Shortly after leaving the priory behind I climbed the Nuns’s Causey (or causeway), 375 paved steps that lead up through Step Wood towards Marrick hamlet. The steps were quite slippery after all the rain, and about halfway up turned into a stream rather than a path.
The view out over the fields from the top of the Nuns’ Causey.
Shorlty after this, as I walked along the edge of a field next to a dry stone wall, a hare jumped right up onto the wall just in front of me. When it saw me it jumped back down. I stood perfectly still, and a few moments later, probably thinking I had gone, it jumped up again. On seeing me still standing there it decided to go another way, but I just managed to get a quick photo as it hopped across the field.
After passing through Marrick, there were some open fields to cross on the way to Marske. The views were quite good despite the rain.
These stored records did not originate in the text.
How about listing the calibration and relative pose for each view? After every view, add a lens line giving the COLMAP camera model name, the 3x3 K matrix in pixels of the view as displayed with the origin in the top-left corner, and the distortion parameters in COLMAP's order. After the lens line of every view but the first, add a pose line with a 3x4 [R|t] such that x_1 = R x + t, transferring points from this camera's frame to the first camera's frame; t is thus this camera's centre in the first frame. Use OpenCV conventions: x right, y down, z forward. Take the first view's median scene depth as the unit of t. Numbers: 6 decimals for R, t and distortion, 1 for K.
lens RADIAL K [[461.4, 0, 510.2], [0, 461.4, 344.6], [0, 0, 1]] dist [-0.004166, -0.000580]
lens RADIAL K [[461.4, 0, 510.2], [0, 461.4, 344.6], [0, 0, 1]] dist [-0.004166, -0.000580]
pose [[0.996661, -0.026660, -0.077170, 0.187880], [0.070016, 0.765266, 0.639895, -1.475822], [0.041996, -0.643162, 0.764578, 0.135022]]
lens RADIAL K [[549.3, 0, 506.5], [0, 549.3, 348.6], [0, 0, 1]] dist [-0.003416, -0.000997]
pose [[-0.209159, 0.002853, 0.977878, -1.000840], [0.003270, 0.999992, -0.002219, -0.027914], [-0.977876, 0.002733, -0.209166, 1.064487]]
There followed some tedious road walking into Marske and then on the other side across some more fields I could see the small hill in the centre of the photo which I had to climb halfway up.
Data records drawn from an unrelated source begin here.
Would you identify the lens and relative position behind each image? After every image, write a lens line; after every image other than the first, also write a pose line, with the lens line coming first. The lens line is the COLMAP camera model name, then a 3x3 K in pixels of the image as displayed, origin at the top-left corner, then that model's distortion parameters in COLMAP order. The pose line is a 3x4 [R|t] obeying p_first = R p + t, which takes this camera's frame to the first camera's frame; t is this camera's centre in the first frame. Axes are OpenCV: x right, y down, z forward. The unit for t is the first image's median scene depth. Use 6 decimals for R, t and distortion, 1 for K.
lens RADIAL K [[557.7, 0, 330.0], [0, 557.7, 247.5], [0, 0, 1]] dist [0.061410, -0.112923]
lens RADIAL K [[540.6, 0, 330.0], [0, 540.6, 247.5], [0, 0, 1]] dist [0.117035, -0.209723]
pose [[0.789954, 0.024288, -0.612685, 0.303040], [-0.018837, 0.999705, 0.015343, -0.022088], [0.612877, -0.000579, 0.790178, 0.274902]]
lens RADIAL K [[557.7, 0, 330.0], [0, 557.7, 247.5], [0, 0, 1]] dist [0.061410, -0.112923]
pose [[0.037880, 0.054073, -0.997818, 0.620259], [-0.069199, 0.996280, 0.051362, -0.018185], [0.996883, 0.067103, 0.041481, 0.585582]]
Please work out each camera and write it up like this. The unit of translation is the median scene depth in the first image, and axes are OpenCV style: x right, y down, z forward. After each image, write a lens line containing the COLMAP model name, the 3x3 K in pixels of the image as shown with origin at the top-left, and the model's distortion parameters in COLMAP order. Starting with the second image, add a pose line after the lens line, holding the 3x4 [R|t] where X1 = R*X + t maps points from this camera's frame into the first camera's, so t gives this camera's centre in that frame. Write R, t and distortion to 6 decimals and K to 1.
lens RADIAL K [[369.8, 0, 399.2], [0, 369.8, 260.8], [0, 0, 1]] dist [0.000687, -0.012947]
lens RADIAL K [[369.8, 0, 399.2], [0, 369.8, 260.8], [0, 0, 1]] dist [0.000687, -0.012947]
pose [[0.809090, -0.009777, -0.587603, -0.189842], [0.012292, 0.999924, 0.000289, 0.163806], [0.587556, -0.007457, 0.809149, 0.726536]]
The view from the top of the hill, back to where I had just come. It was a very muddy and slippery little path up.
Now, those of you who are my parishioners at Kensal New Town, will know that there is more than one Kensal. There is our own Kensal New Town, but also Kensal Rise (with which we are often confused) and, of course, Kensal Green, where the famous cemetery is. Well today, I passed through a place even more open to confusion. It was a series of farms along the bottom of the limestone escarpment I had just partly climbed, all called Applegarth. There was West Applegarth, Low Applegarth, High Applegarth and East Applegarth. While passing all these farms, I saw one of the farmer working his dogs to move the sheep in, presumably for shearing.
One of the Applegarths. Which one, you ask? Take you pick, ‘cos I don’t have a clue.
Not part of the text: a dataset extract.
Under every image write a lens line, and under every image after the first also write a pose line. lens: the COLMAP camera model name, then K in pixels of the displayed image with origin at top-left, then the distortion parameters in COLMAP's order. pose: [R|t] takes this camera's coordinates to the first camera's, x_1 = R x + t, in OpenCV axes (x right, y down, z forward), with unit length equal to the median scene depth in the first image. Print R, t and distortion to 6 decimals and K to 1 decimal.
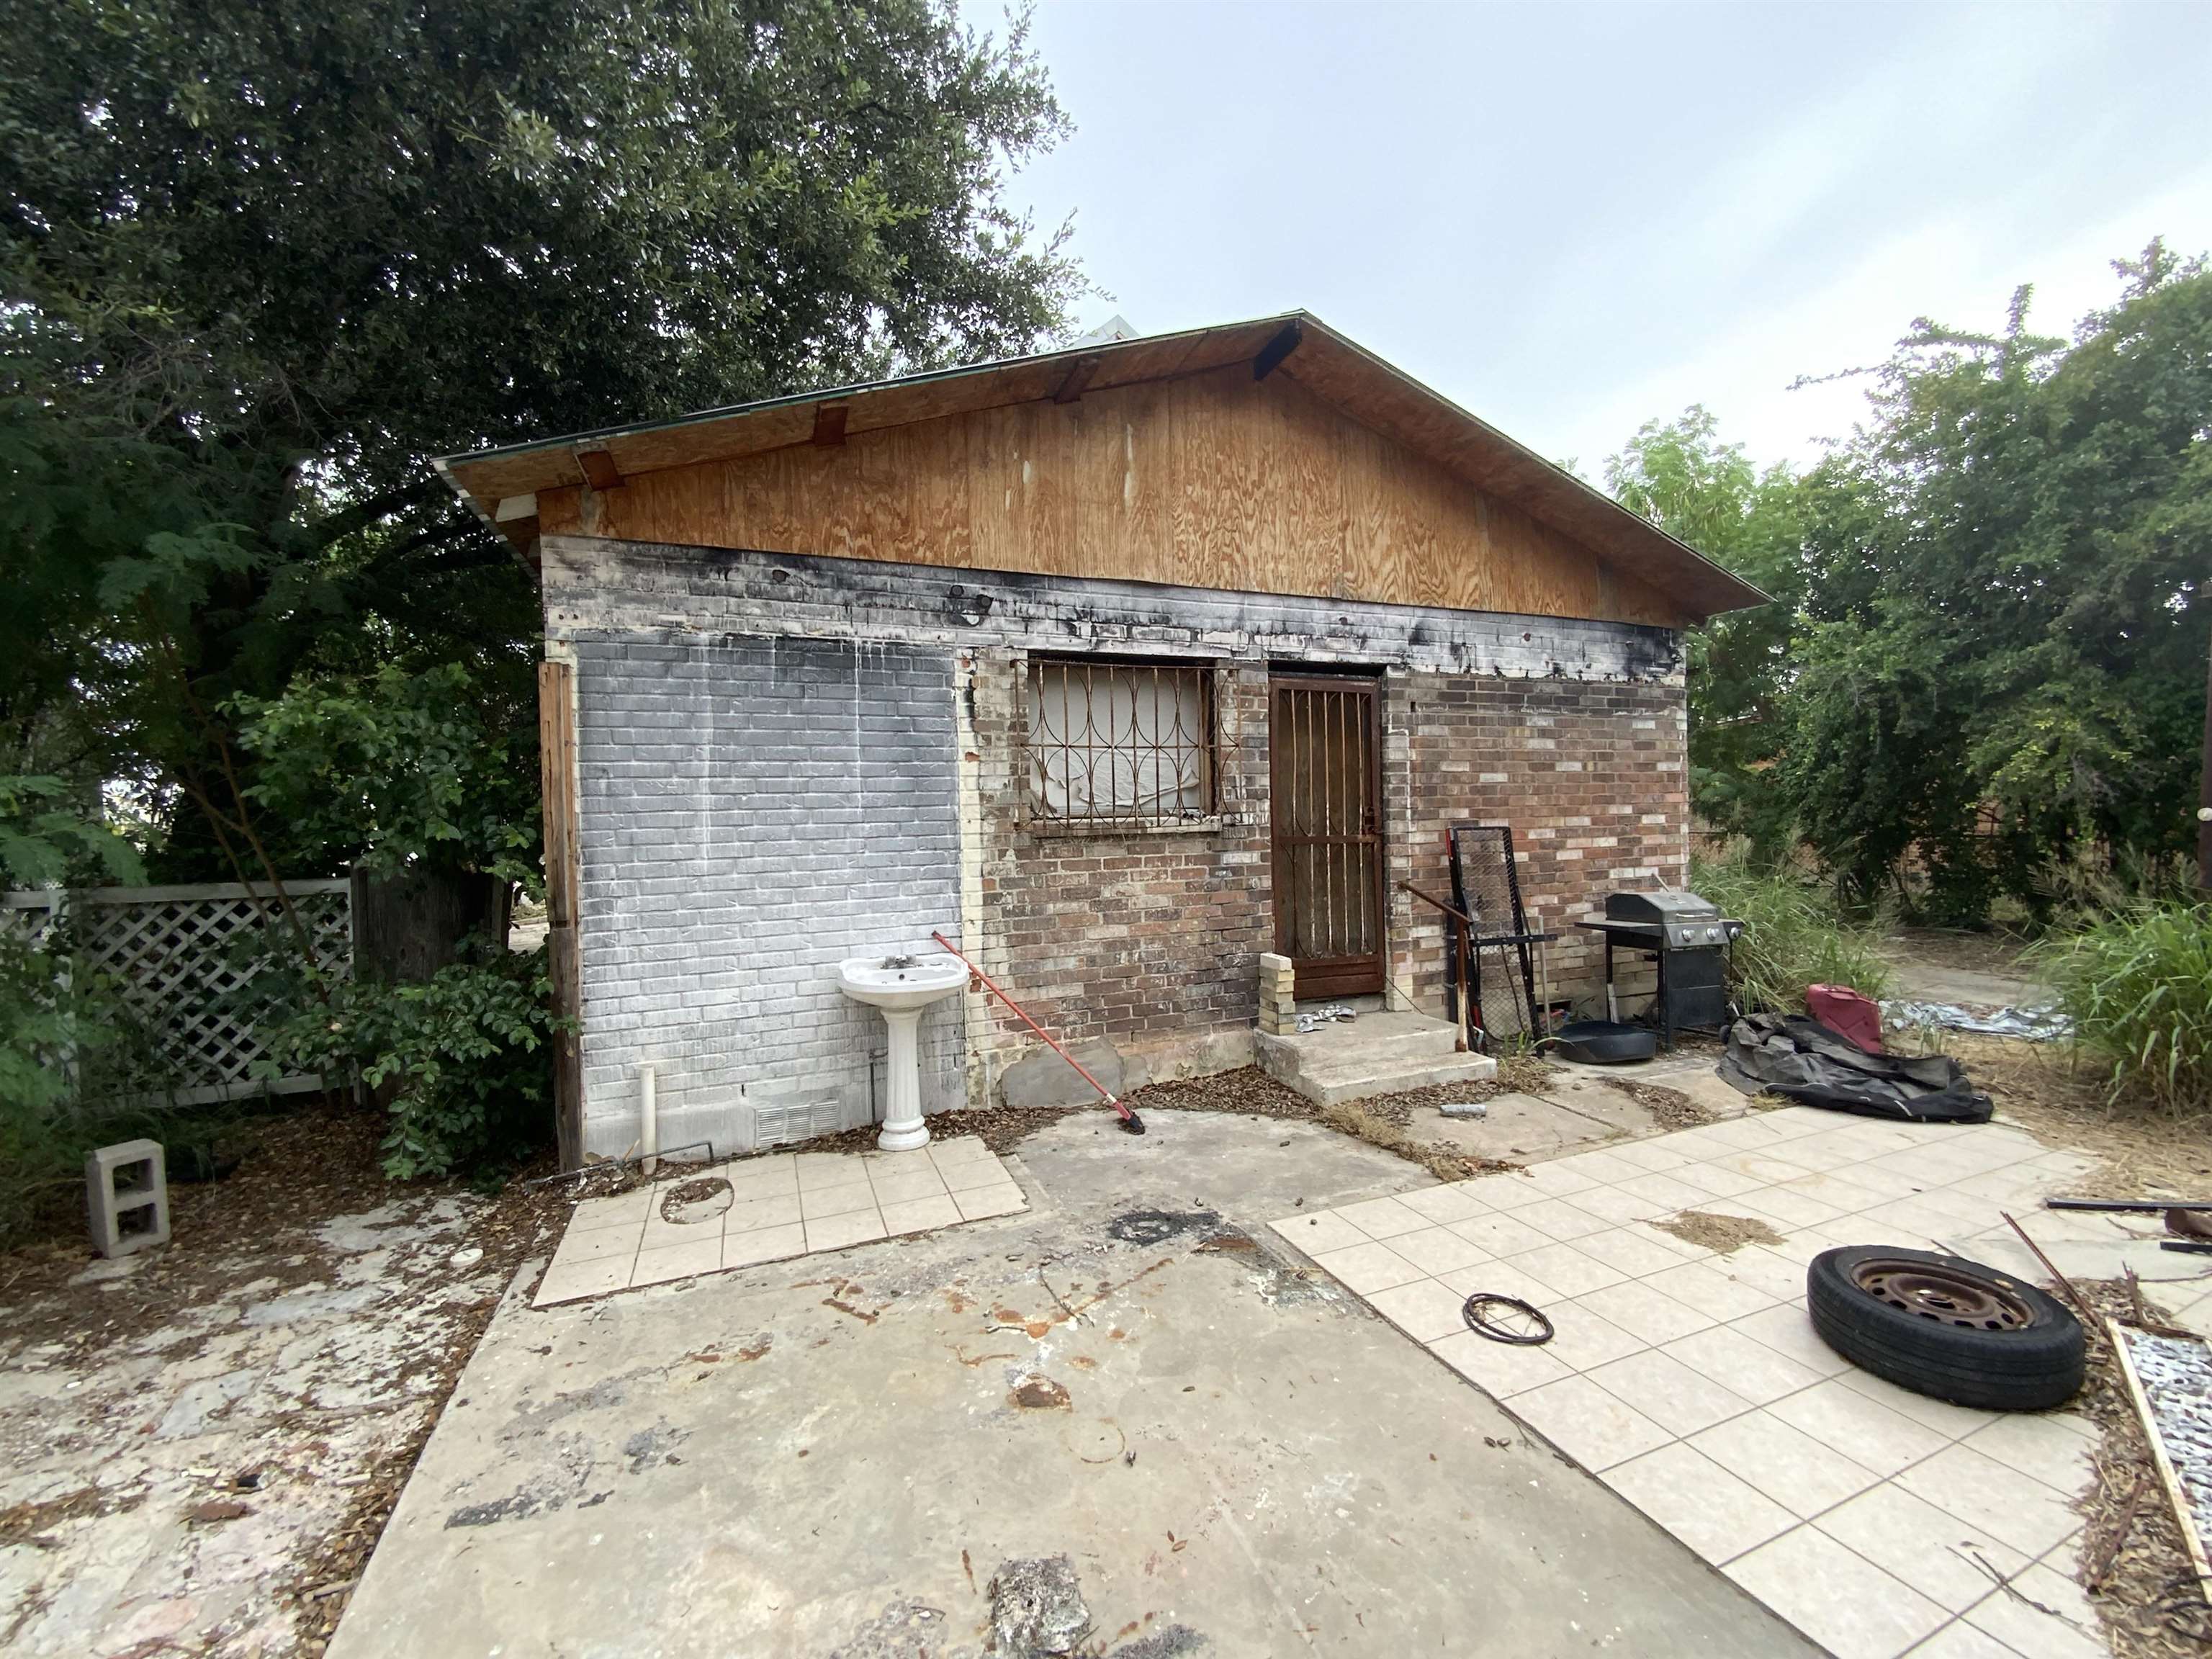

Seven miles done, only three more to go!
As the previous sign said, the next stage of the walk was through Whitecliffe Woods. This would have been lovely in better weather, but the rain had turned the path into a muddy quagmire. I wished for wellington boots here rather than walking boots.
This sign was deceptive, there was still a fair trudge down to the town. I made the mistake of taking the footpath, guess what…more mud! I should have stayed on the road.
Soon the lovely Yorkshire town of Richmond (not to be confused with Richmond, Surrey – I would be a long way off course, if I was there) came into view, which its impressive castle dominating the skyline.
I hope to get some better pictures of the castle as I leave Richmond tomorrow.
It was just passed 1pm. I had made good time. But as I couldn’t check in to my B&B until after 2pm, I decided to go and get something to eat and drink in the little cafe in the covered market in the centre of Richmond. And who was sitting there but Pam and Dave, whom I hadn’t seen since I walked into Kirkby Stephen with them several days before. We spent a pleasant half an hour catching up on our respective adventures.
It was then off to find my B&B. I wanted to get checked in asap, as there were a few things I needed to do while in Richmond. It was a beautiful and historic house near the centre of the town. The landlady was especially welcoming and helpful. I asked her where the nearest laundrette was, as I was running out of clean walking clothes. She told me that Richmond didn’t have a laundrette and the nearest one was in Catterick, 3 miles away. I was very relieved when she said that she did a laundry service and would be happy to do a wash for me. I next asked where the nearest Catholic Church was, as I needed to attendthe vigil Mass tonight. There won’t be time tomorrow, for reasons you will see in a moment. After a refreshing hot shower, I went out to buy some more Compeed blister plasters (I am certainly getting through them) and supplies for tomorrow. Why all these preparations, you ask? Well, because tomorrow is the longest day of walking, at 23 miles. 23 miles of mostly flat farmland through the Vale of Mowbray, much of it on roads. This is bound to be a testing day in many ways. An early night tonight, I think!